Dans un atelier perché au-dessus de Tokyo, le studio Gaga et Kouji Mori, meilleur ami de Miura, s’acharnent à faire vivre l’ultime trame narrative confiée par le maître. Le tome 42 de Berserk, conçu sans Miura mais nourri de ses souvenirs, ressemble à un mausolée en papier : tout respire sa présence, jusque dans les bibliothèques figées et l’autel qui lui est dédié. Pourtant, une phrase résonne comme un avertissement : « À partir de maintenant, ce sera Berserk sans Miura. Naturellement, ce sera imparfait. »
Alors, en tant que lecteur ou lectrice, faut-il poursuivre la lecture de ce manga ? Faut-il accepter une fin approchée, construite à partir de conversations, de storyboards et de mémoire, plutôt que renoncer à voir le destin de Guts et Griffith se conclure ? Ce dilemme déchire la communauté, entre ceux qui y voient une trahison artistique et ceux qui parlent d’acte d’amour ultime. Cet article te propose une analyse complète, nourrie des paroles de Kouji Mori, du travail du studio Gaga et des retours passionnés des fans, pour t’aider à décider si, toi aussi, tu continueras à avancer aux côtés du Struggler.
En bref :
- La suite de Berserk existe : depuis juin 2022, le manga a repris dans Young Animal, et le tome 42 marque une nouvelle ère sans Miura au dessin.
- Kouji Mori supervise l’histoire : meilleur ami de Miura, il s’appuie sur des années de discussions détaillées pour guider la histoire vers la fin imaginée par le créateur.

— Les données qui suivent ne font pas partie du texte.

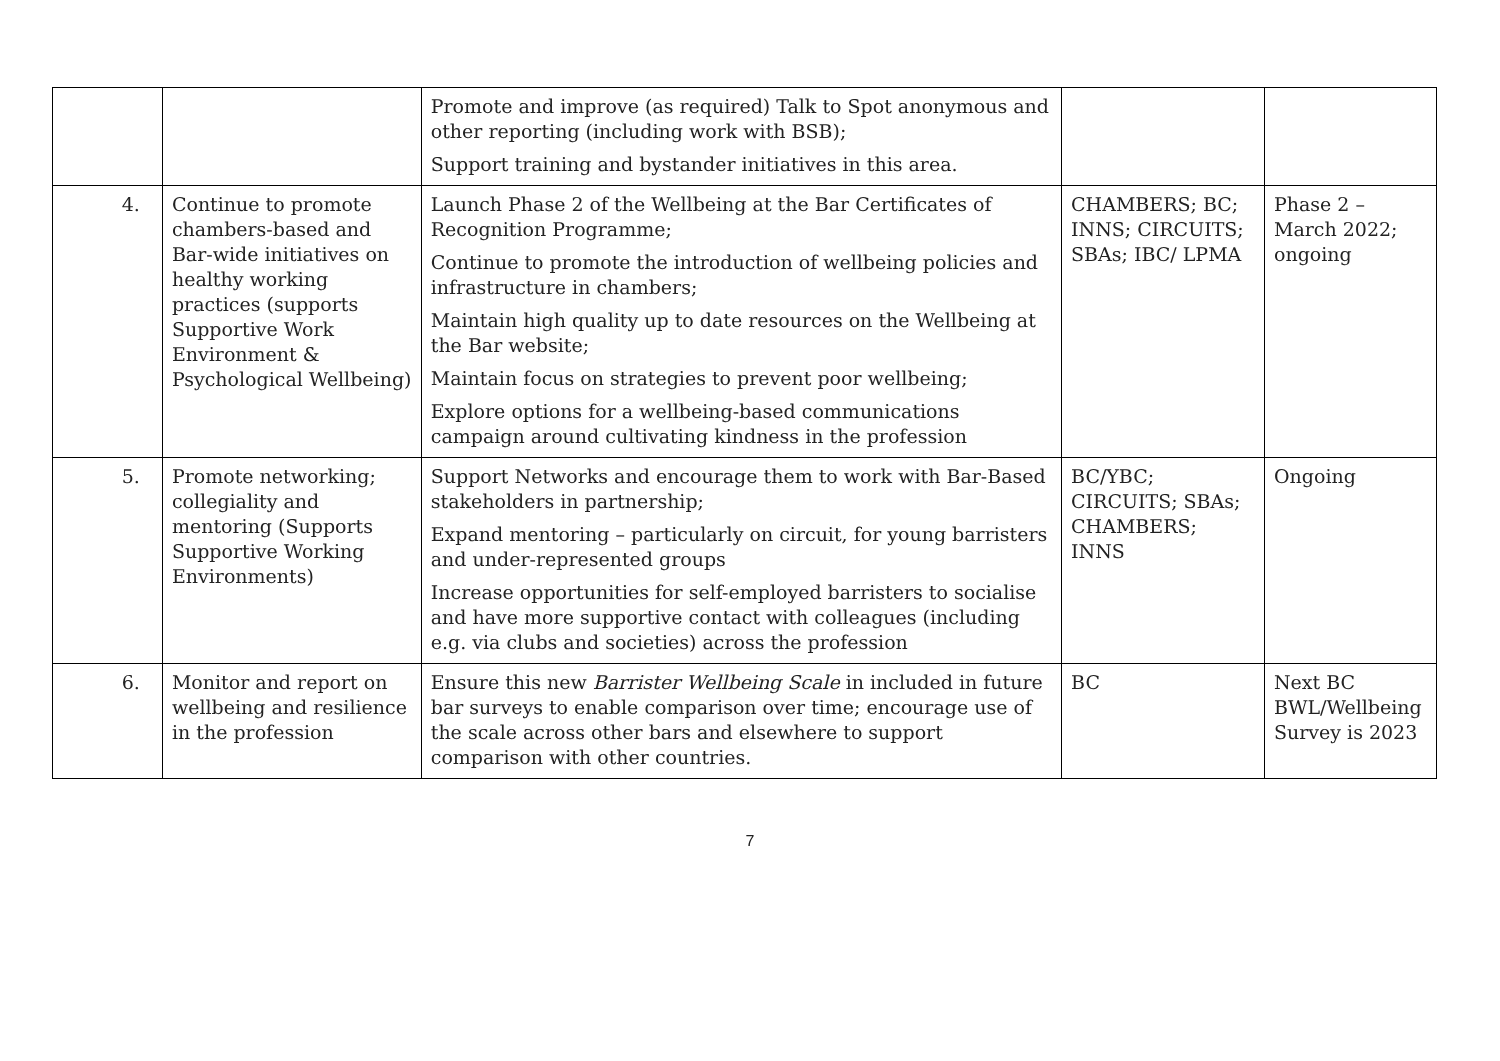| | | Promote and improve (as required) Talk to Spot anonymous and other reporting (including work with BSB); Support training and bystander initiatives in this area. | | |
| 4. | Continue to promote chambers-based and Bar-wide initiatives on healthy working practices (supports Supportive Work Environment & Psychological Wellbeing) | Launch Phase 2 of the Wellbeing at the Bar Certificates of Recognition Programme; Continue to promote the introduction of wellbeing policies and infrastructure in chambers; Maintain high quality up to date resources on the Wellbeing at the Bar website; Maintain focus on strategies to prevent poor wellbeing; Explore options for a wellbeing-based communications campaign around cultivating kindness in the profession | CHAMBERS; BC; INNS; CIRCUITS; SBAs; IBC/ LPMA | Phase 2 – March 2022; ongoing |
| 5. | Promote networking; collegiality and mentoring (Supports Supportive Working Environments) | Support Networks and encourage them to work with Bar-Based stakeholders in partnership; Expand mentoring – particularly on circuit, for young barristers and under-represented groups Increase opportunities for self-employed barristers to socialise and have more supportive contact with colleagues (including e.g. via clubs and societies) across the profession | BC/YBC; CIRCUITS; SBAs; CHAMBERS; INNS | Ongoing |
| 6. | Monitor and report on wellbeing and resilience in the profession | Ensure this new Barrister Wellbeing Scale in included in future bar surveys to enable comparison over time; encourage use of the scale across other bars and elsewhere to support comparison with other countries. | BC | Next BC BWL/Wellbeing Survey is 2023 |
7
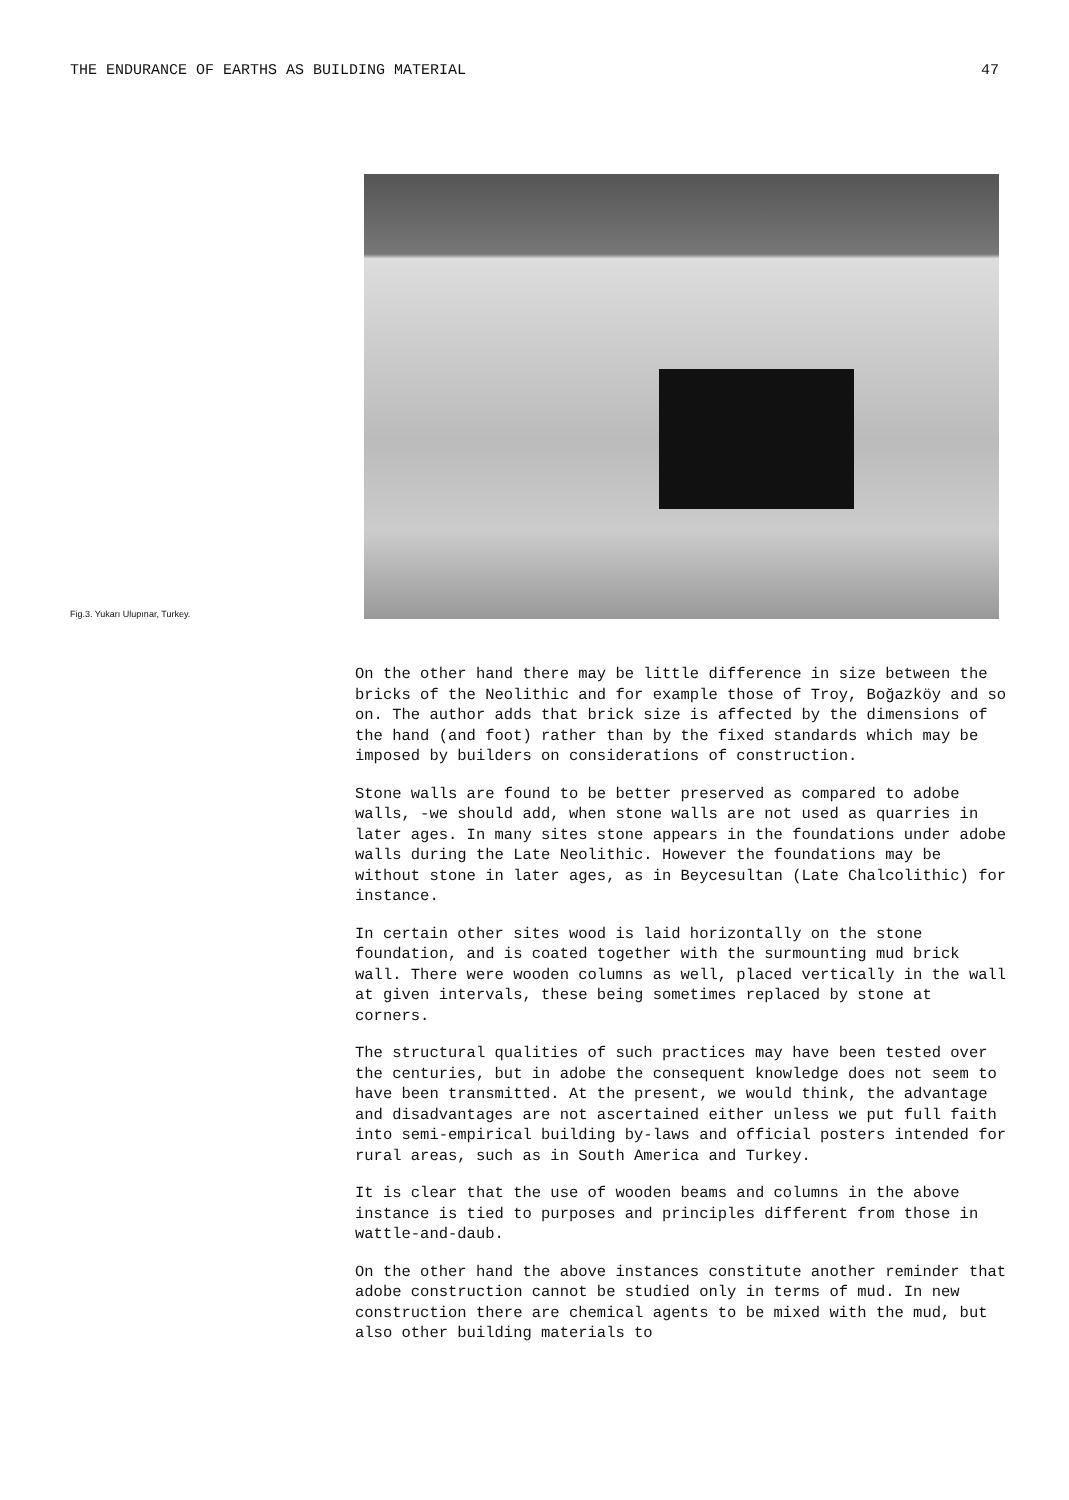THE ENDURANCE OF EARTHS AS BUILDING MATERIAL 47
Fig.3. Yukarı Ulupınar, Turkey.
On the other hand there may be little difference in size between the bricks of the Neolithic and for example those of Troy, Boğazköy and so on. The author adds that brick size is affected by the dimensions of the hand (and foot) rather than by the fixed standards which may be imposed by builders on considerations of construction.
Stone walls are found to be better preserved as compared to adobe walls, -we should add, when stone walls are not used as quarries in later ages. In many sites stone appears in the foundations under adobe walls during the Late Neolithic. However the foundations may be without stone in later ages, as in Beycesultan (Late Chalcolithic) for instance.
In certain other sites wood is laid horizontally on the stone foundation, and is coated together with the surmounting mud brick wall. There were wooden columns as well, placed vertically in the wall at given intervals, these being sometimes replaced by stone at corners.
The structural qualities of such practices may have been tested over the centuries, but in adobe the consequent knowledge does not seem to have been transmitted. At the present, we would think, the advantage and disadvantages are not ascertained either unless we put full faith into semi-empirical building by-laws and official posters intended for rural areas, such as in South America and Turkey.
It is clear that the use of wooden beams and columns in the above instance is tied to purposes and principles different from those in wattle-and-daub.
On the other hand the above instances constitute another reminder that adobe construction cannot be studied only in terms of mud. In new construction there are chemical agents to be mixed with the mud, but also other building materials to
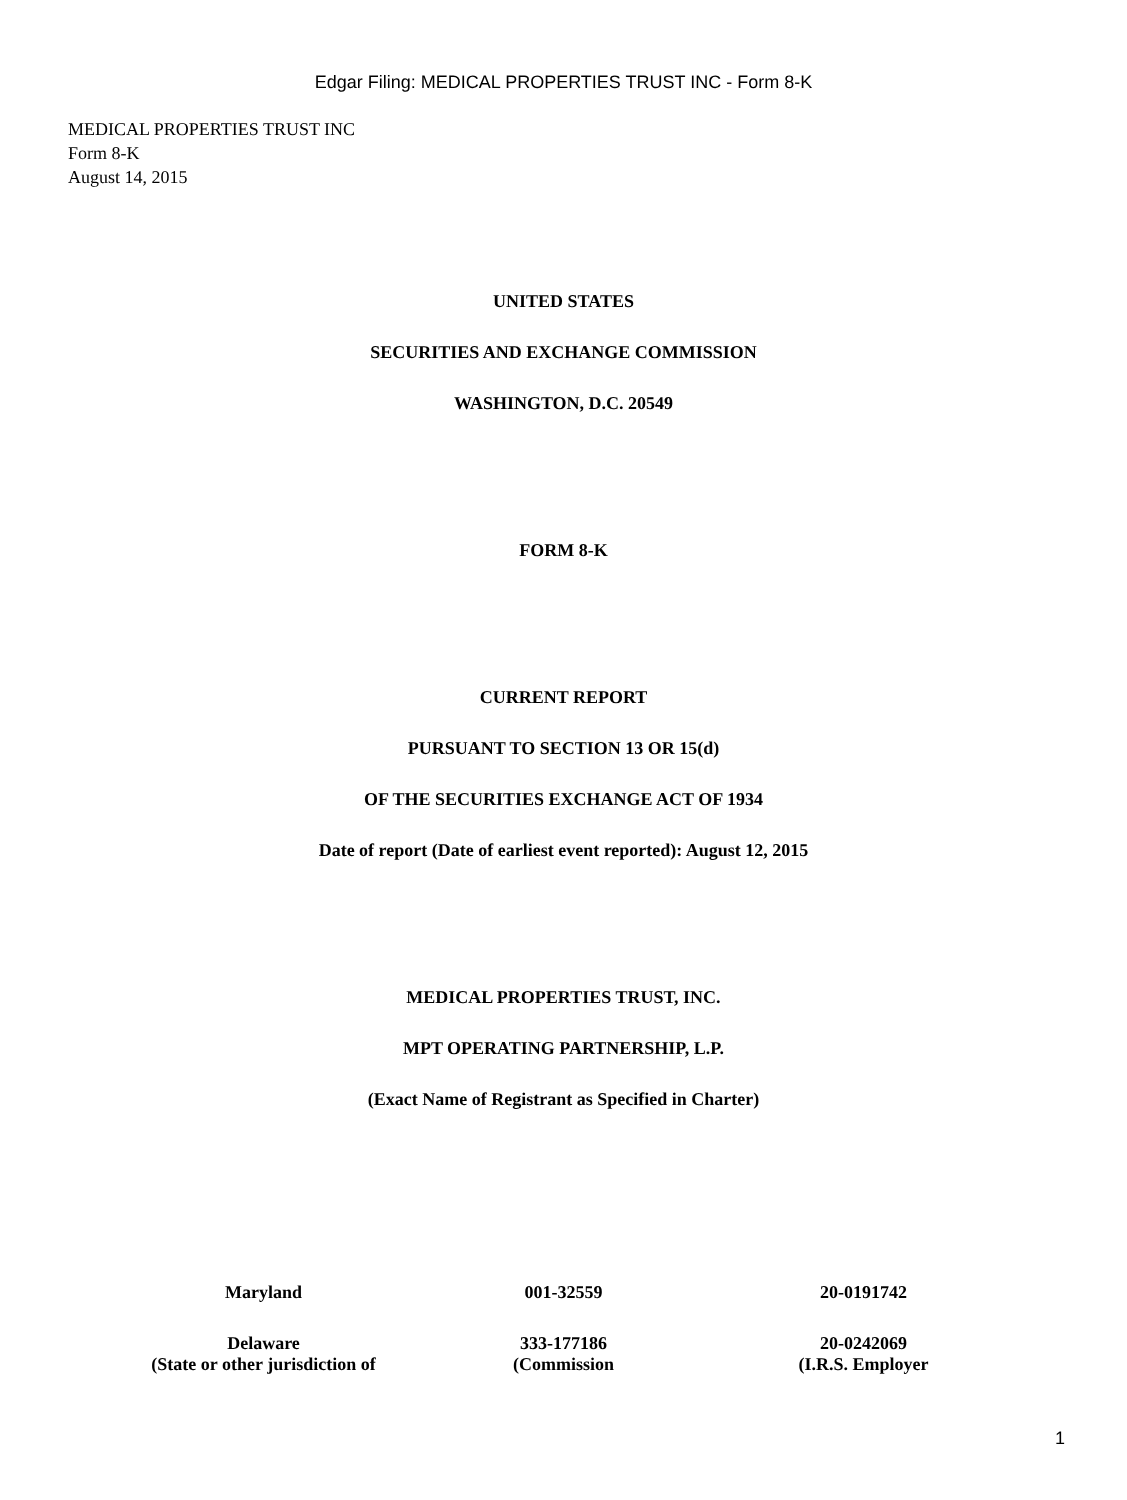Edgar Filing: MEDICAL PROPERTIES TRUST INC - Form 8-K
MEDICAL PROPERTIES TRUST INC
Form 8-K
August 14, 2015
UNITED STATES
SECURITIES AND EXCHANGE COMMISSION
WASHINGTON, D.C. 20549
FORM 8-K
CURRENT REPORT
PURSUANT TO SECTION 13 OR 15(d)
OF THE SECURITIES EXCHANGE ACT OF 1934
Date of report (Date of earliest event reported): August 12, 2015
MEDICAL PROPERTIES TRUST, INC.
MPT OPERATING PARTNERSHIP, L.P.
(Exact Name of Registrant as Specified in Charter)
| Maryland | 001-32559 | 20-0191742 |
| Delaware (State or other jurisdiction of | 333-177186 (Commission | 20-0242069 (I.R.S. Employer |
1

- Studio Gaga assure le dessin : les anciens assistants du dessinateur reproduisent le style graphique, avec une fidélité telle qu’un lecteur non averti ne remarquerait pas l’absence de Miura.
- L’œuvre ne sera jamais « parfaite » : Mori le dit lui‑même, cette suite Berserk reste une approximation respectueuse, pas la version définitive que Miura aurait dessinée.
- Un choix personnel : continuer la lecture de la continuation est une question de rapport à l’héritage, à la mémoire de Miura, et à ton propre lien à Berserk.
Berserk suite : faut-il continuer la lecture sans Miura ?
Si tu hésites : oui, poursuivre la suite de Berserk peut valoir le coup, à condition d’accepter deux choses. D’abord, ce n’est plus « le Berserk de Miura » au sens strict, mais une continuation supervisée par le seul ami à qui Miura avait confié la fin. Ensuite, il faut lire ces nouveaux tomes comme un double mouvement : terminer la histoire de Guts, et accompagner ceux qui l’ont aimé dans leur deuil.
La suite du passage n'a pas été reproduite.